• **REQUIRED ACTION**
Write the next part of the Halifax news roundup below, starting after its last sentence.

• **TEXT SHOWN**
════
1. People don’t like fracking
Chronicle Herald reporter Selena Ross follows up on the release of a report on the socioeconomic effects of fracking, noting that people who commented to the panel were quite skeptical: “In submissions, the writers often saw the dangers of fracking in the context of their own lives, describing risks to their property or livelihood,” writes Ross. “Sometimes a lack of information on a certain question was enough, they wrote, to decide against supporting fracking.”
2. The Uber taxi app arrives in Halifax
News 95.7’s Adam Burns reports that Uber is being used in Halifax. Some people—a lot of people—think that an unregulated free market in taxis will bring better service and lower prices; for sure we’ll get the lower prices, but better service? Forget about it. A friend points to an analogous situation in the carpentry trade in the US: with the near-demise of the union apprenticeship programs, any idiot with a tool belt can hire himself out as a carpenter, and so pay in the field is horrible, there are no benefits or retirement programs and, crucially, the work generally sucks because the people who would otherwise be top-quality carpenters find better paying work elsewhere.
3. Violence on the Dartmouth Waterfront
Police releases tell us that during the Sam Roberts concert and Canada Day fireworks last night there was a stabbing and a shooting nearby. The stabbing occurred at 9:20pm in the newly rebuilt playground near the Peace Pavillion. A 19-year-old man was stabbed twice in the abdomen, and taken to hospital. “The suspect is described as a white male in his 20s [with] tattoos on both arms and his chest, with short buzz haircut,” says the police release. “He was wearing blue jean shorts and no shirt,” which narrows it down to maybe 14,000 Dartmouthians. Then, at 10:07pm, someone brought a 18-year-old man who had been shot in the leg to cops working the concert. “Officers could not locate the area where the shooting took place,” reads the release, but the CBC says it happened inside the Alderney Gate office building.
This is neither here nor there, but a few years ago I went with friends to watch the Canada Day fireworks from the foot of Best Street, on the Dartmouth waterfront near the Macdonald Bridge. About 50 people, mostly families with small children, were present, and all were having a good time until two jackasses got in an obscenity-laden fistfight, generally ruining the experience for everyone. Something about Canada Day, I guess.
4. We’re all going to die!
The first tropical storm of the year, Arthur, is now off the coast of Florida and moving north along the eastern US shoreline. It is predicted to become a hurricane tomorrow and make landfall in Nova Scotia Saturday night. This will no doubt keep the CBC aflutter for the next few days, and the Overhyped HRM Storm Twitter feed is already on it. But we’ll keep with our favourite weather man, Frankie MacDonald, who reminds us to keep our rain boots on the ready and to buy cases of Pepsi and Coke:
Those hippy students are going to steal your lunch
The anger directed at the divestment movement is fascinating. On the one side, there are the filthy rich oil companies (Exxon Mobile is the largest corporation on the planet, and were it a country it’d have a GDP larger than Thailand‘s), which spend millions of dollars funding bogus “research” and climate change denying organizations. On the other side, there are a couple of dozen college students carrying placards. Guess who the Chronicle Herald sides with? When your business model is dependent upon advertising, hippy punching will necessarily be your editorial default.
════
• **ENTRIES PROVIDED**
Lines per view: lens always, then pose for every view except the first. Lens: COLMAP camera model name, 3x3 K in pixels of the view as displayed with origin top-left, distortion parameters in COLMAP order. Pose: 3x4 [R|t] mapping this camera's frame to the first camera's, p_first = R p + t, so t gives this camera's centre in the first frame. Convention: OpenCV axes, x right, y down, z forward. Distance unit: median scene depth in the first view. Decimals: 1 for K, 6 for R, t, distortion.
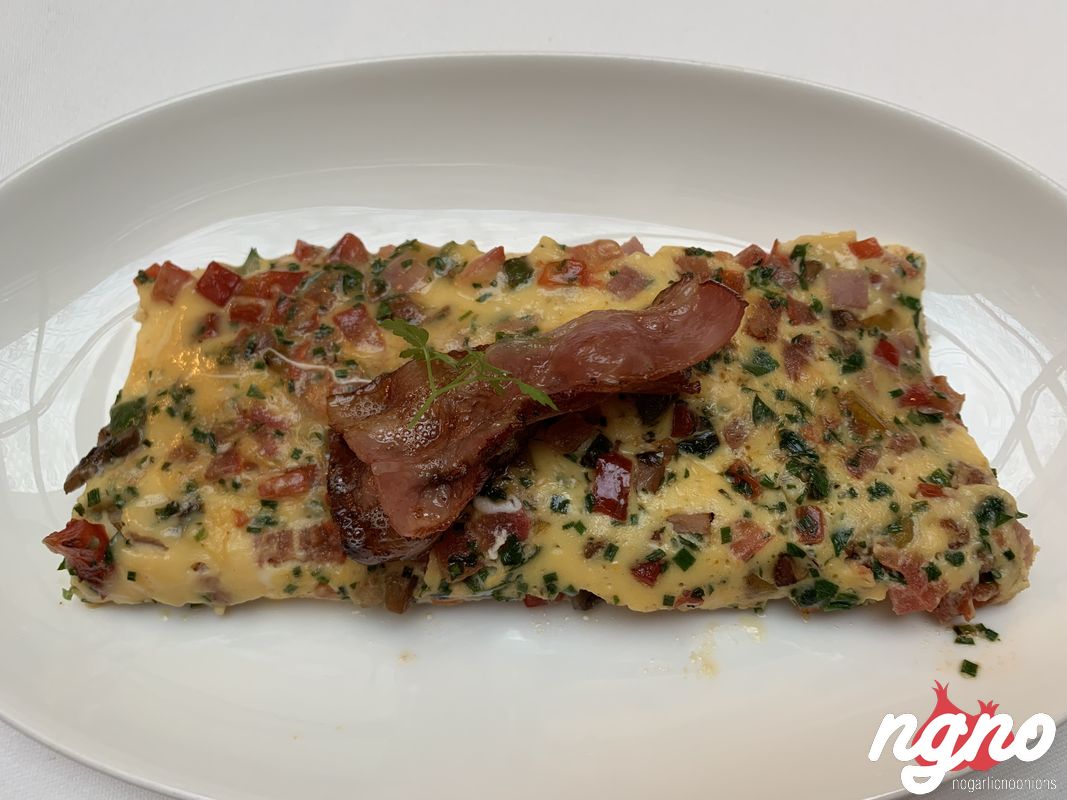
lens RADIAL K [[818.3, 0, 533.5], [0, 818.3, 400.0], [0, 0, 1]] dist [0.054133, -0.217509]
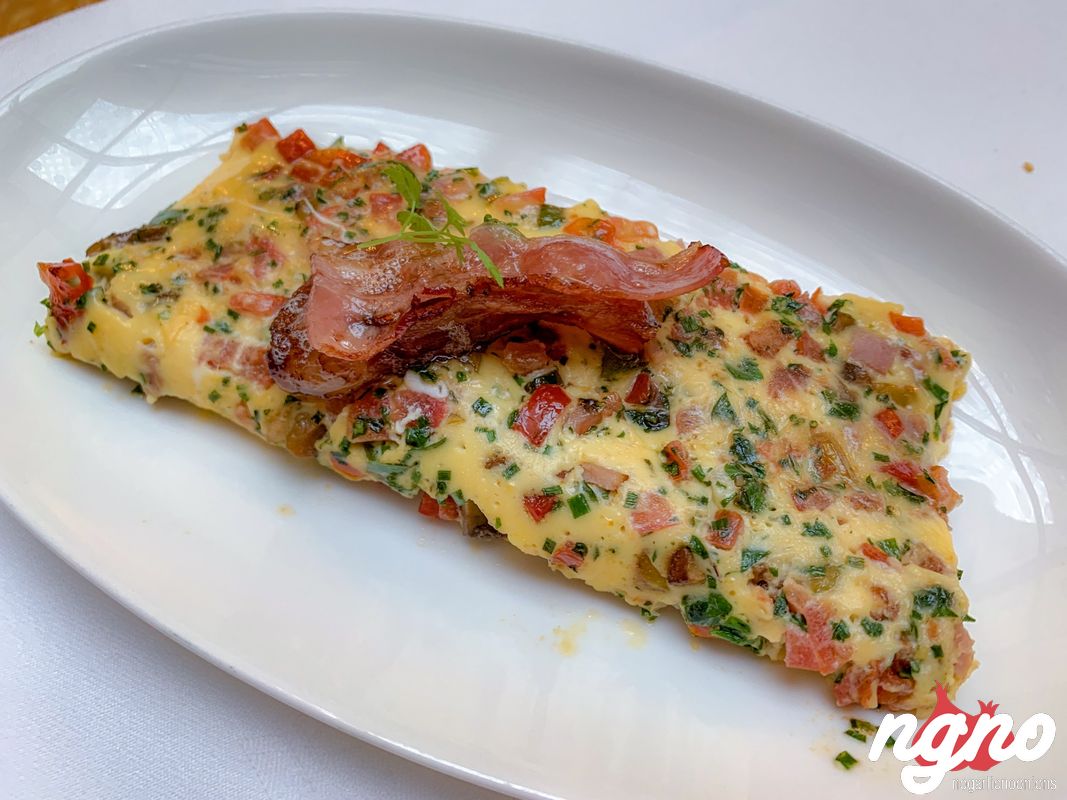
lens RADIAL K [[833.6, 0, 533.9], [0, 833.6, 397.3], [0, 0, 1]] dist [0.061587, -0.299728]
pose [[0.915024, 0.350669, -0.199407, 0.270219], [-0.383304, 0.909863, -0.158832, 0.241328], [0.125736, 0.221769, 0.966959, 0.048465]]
════
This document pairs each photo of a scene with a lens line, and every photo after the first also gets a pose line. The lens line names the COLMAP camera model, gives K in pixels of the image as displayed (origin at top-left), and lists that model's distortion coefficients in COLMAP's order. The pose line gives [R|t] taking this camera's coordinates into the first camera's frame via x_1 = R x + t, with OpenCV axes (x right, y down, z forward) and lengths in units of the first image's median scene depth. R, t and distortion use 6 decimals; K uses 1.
════
• **RESPONSE TO THIS TASK**
Those ubiquitous crappy Chinese buffets? Blame Jan Wong’s father.
Northwest Planning Advisory Committee (7pm, Sackville Public Library, 636 Sackville Drive)—There are two development application under discussion. The first is for two four-storey apartment buildings with a total of 124 units, at 8 Walker Avenue and 732 Old Sackville Road in Lower Sackville. The second is for 32 townhouses and one four-storey apartment building with 64 units, at 26 and 34 Walker Service Road in Lower Sackville. The NPAC doesn’t have the power to make decisions on the proposals, but they can weigh in them, as both would require a change in zoning and planning codes.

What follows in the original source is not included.